### EXCERPTED RECORDS
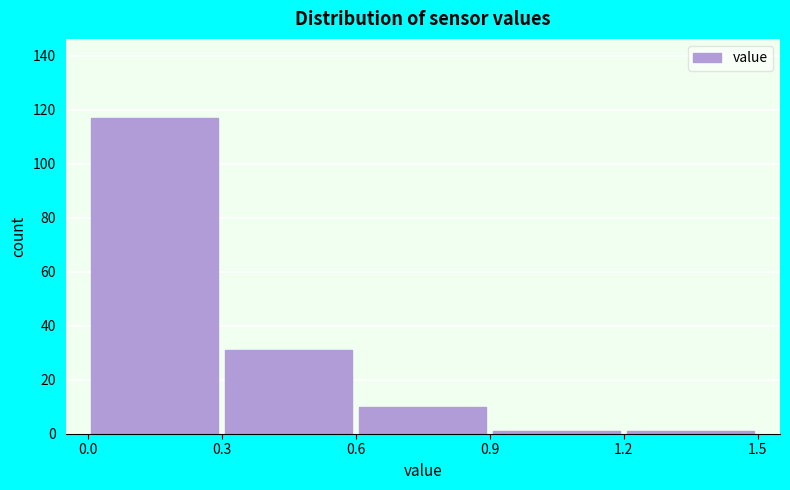

Reading left to right, list every bar in this chart as the range it spans on the x-axis followed by its height. The values are not printed on the chart, so give them approximately, as read against the axis.

0.0 to 0.3: 118
0.3 to 0.6: 32
0.6 to 0.9: 10
0.9 to 1.2: under 2
1.2 to 1.5: under 2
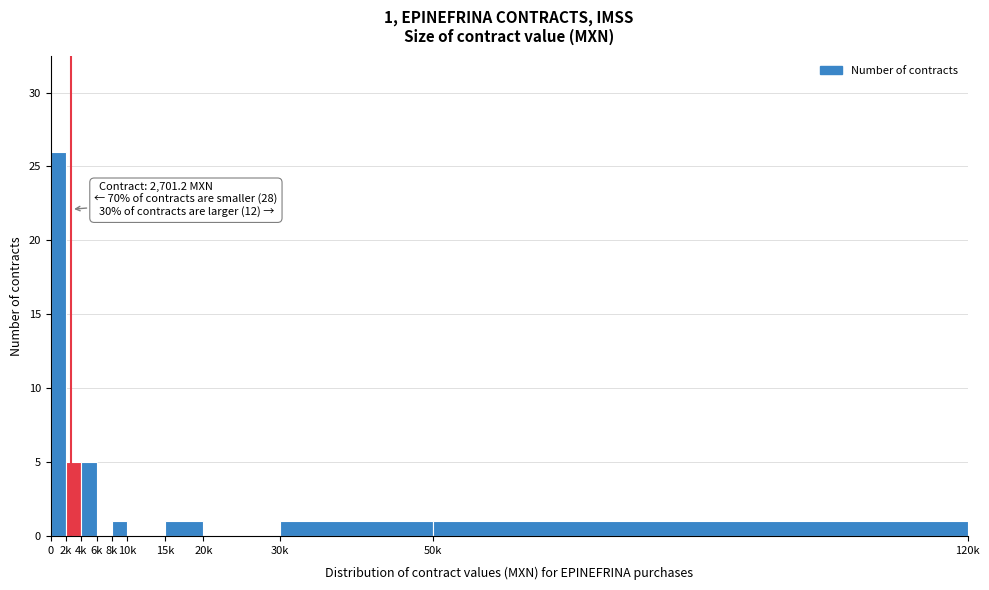

Reading right to left, list all the values displayed in this chart.

50k=1	30k=1	20k=0	15k=1	10k=0	8k=1	6k=0	4k=5	2k=5	0=26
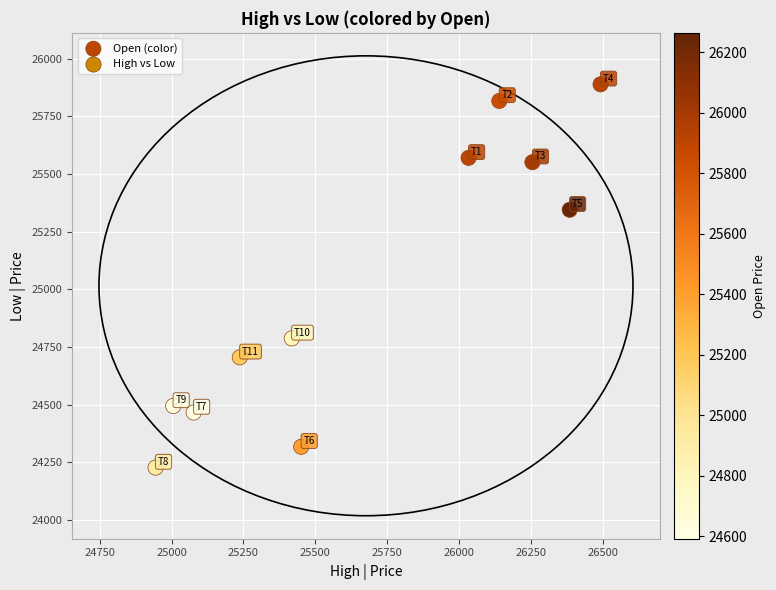

What is the average X value?

25676.5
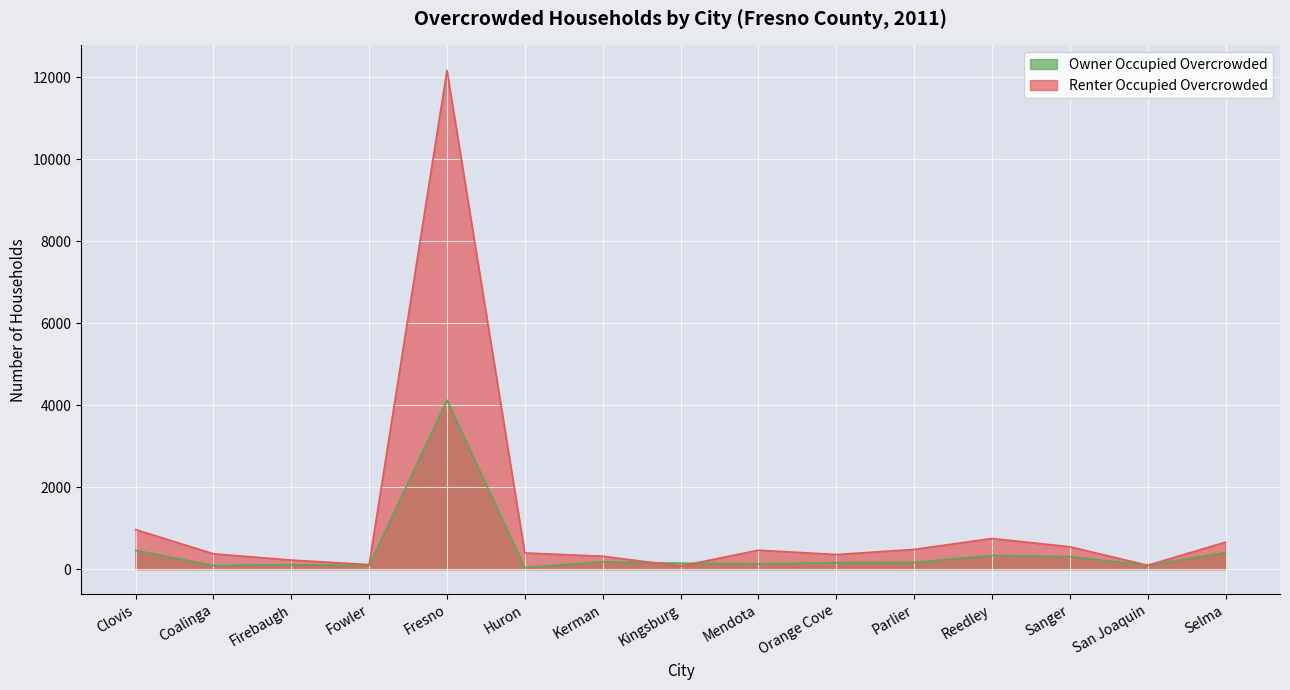

What are all the series names shown in the legend?

Owner Occupied Overcrowded, Renter Occupied Overcrowded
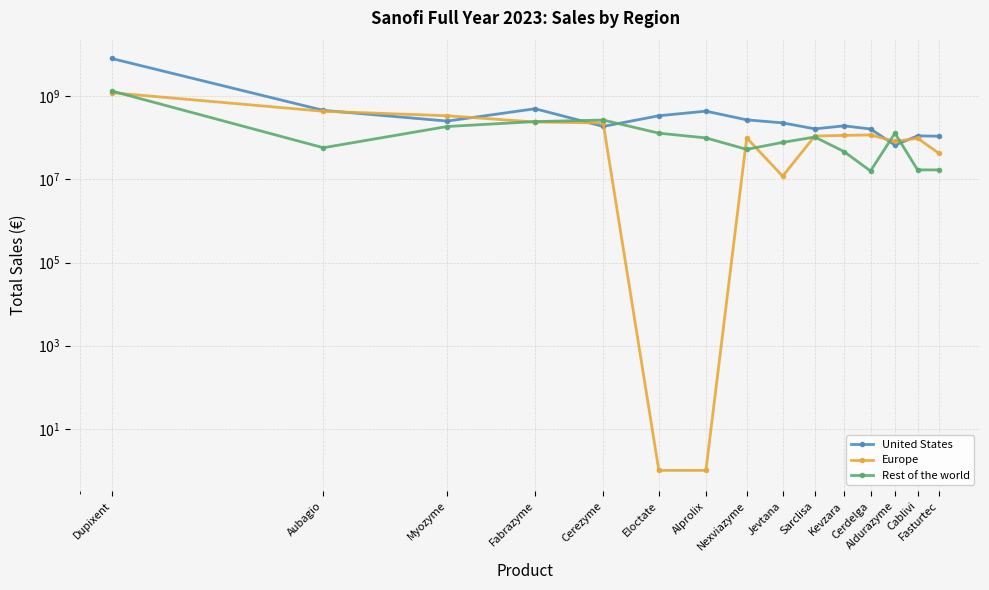

What is the difference between the Rest of the world values at Alprolix and Cablivi?

83000000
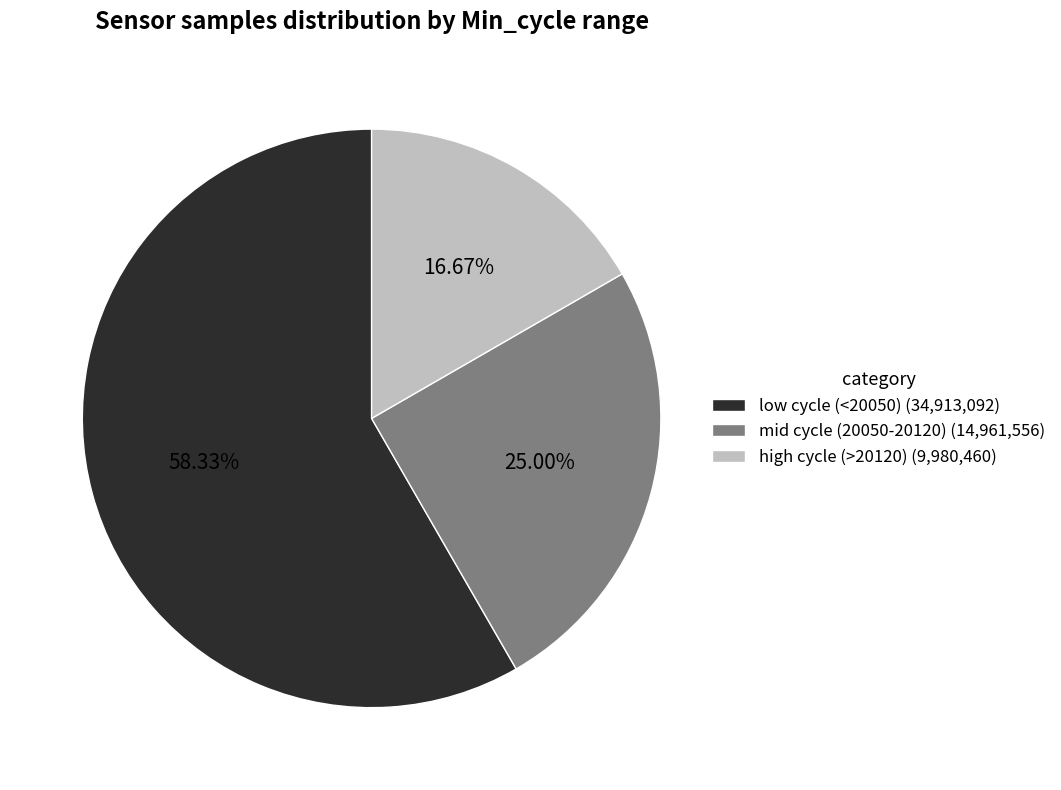

Is the sum of high cycle (>20120) (9,980,460) and mid cycle (20050-20120) (14,961,556) greater than half?

No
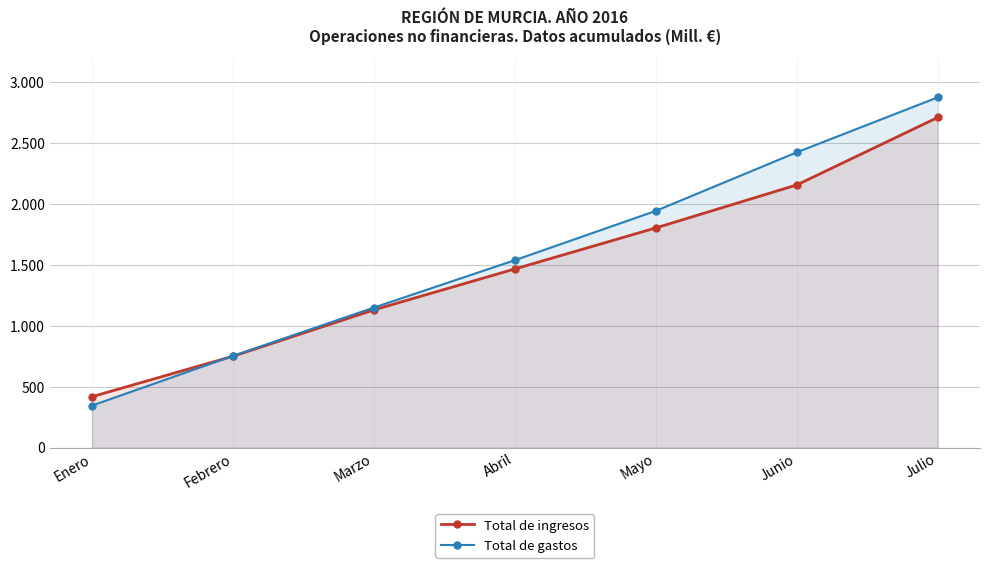

True or false: Total de gastos and Total de ingresos cross at least once.

True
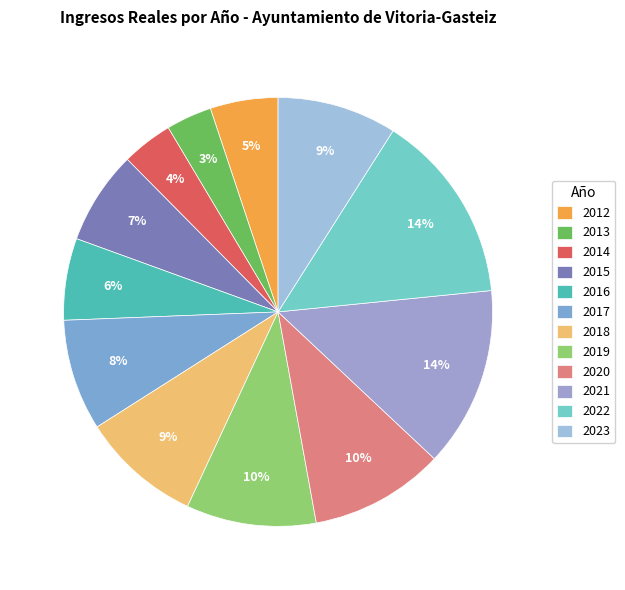

To the nearest percent, what is the average slice percentage?

8%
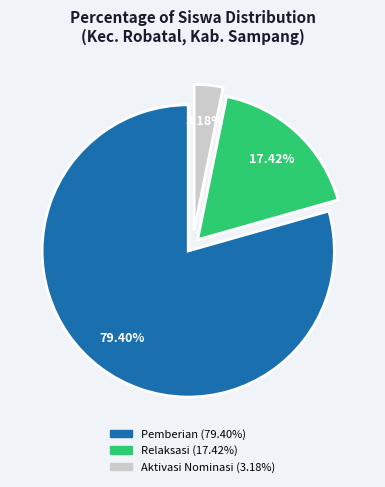

Is there any slice that represents more than half of the pie?

Yes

### WHAT IS REQUIRED
Rewrite every line above with "this chart" replaced by "the graph" and nothing else changed. Leave the pictures out.

### REPLY
Reading left to right, list every bar in the graph as the range it spans on the x-axis followed by its height. The values are not printed on the chart, so give them approximately, as read against the axis.

0.0 to 0.3: 118
0.3 to 0.6: 32
0.6 to 0.9: 10
0.9 to 1.2: under 2
1.2 to 1.5: under 2

Reading right to left, list all the values displayed in the graph.

50k=1	30k=1	20k=0	15k=1	10k=0	8k=1	6k=0	4k=5	2k=5	0=26

What is the average X value?

25676.5

What are all the series names shown in the legend?

Owner Occupied Overcrowded, Renter Occupied Overcrowded

What is the difference between the Rest of the world values at Alprolix and Cablivi?

83000000

Is the sum of high cycle (>20120) (9,980,460) and mid cycle (20050-20120) (14,961,556) greater than half?

No

True or false: Total de gastos and Total de ingresos cross at least once.

True

To the nearest percent, what is the average slice percentage?

8%

Is there any slice that represents more than half of the pie?

Yes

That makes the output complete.